-- Problem to work on --
Check each line of the data below for the word "deres", then extract the ones that have it.

-- Data for analysis --

------------------------

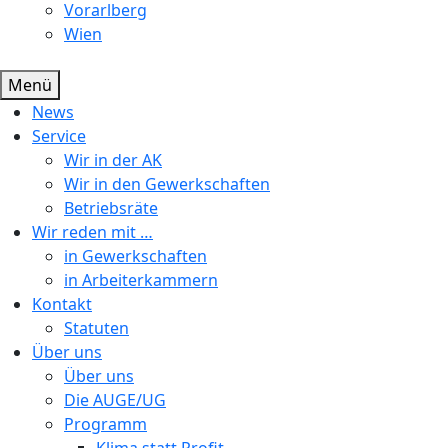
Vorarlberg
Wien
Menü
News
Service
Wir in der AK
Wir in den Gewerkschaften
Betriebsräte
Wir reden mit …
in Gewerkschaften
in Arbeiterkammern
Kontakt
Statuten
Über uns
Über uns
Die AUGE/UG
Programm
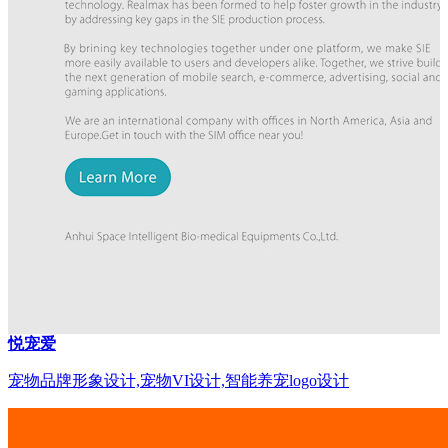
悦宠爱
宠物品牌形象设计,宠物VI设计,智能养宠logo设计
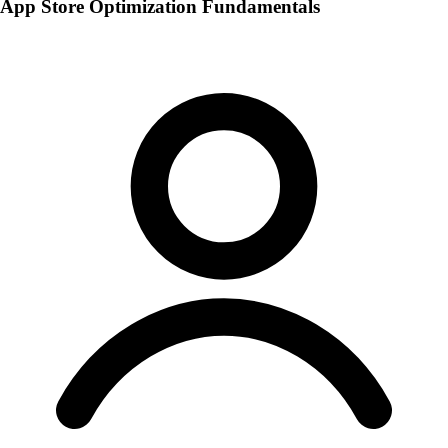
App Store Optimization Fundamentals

------------------------

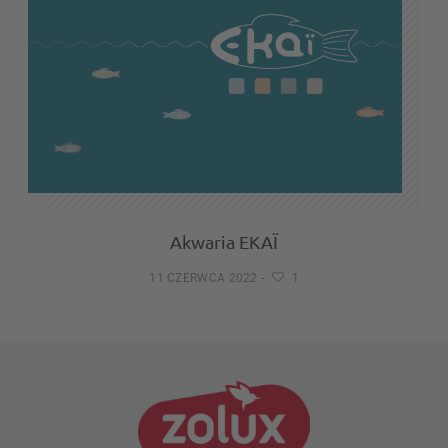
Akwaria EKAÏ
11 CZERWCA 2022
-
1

------------------------

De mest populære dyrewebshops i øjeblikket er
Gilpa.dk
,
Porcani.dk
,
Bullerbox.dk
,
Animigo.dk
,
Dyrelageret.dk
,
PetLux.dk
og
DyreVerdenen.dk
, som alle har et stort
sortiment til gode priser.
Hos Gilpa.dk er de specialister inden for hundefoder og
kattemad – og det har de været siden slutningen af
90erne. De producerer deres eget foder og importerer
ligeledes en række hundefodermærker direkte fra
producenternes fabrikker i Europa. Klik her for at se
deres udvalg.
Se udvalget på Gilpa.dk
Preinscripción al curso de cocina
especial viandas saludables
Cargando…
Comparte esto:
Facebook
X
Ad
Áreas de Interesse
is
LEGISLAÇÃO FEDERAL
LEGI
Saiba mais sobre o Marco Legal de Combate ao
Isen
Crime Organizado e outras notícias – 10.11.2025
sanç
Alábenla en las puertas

------------------------

-- Written answer --
90erne. De producerer deres eget foder og importerer
deres udvalg.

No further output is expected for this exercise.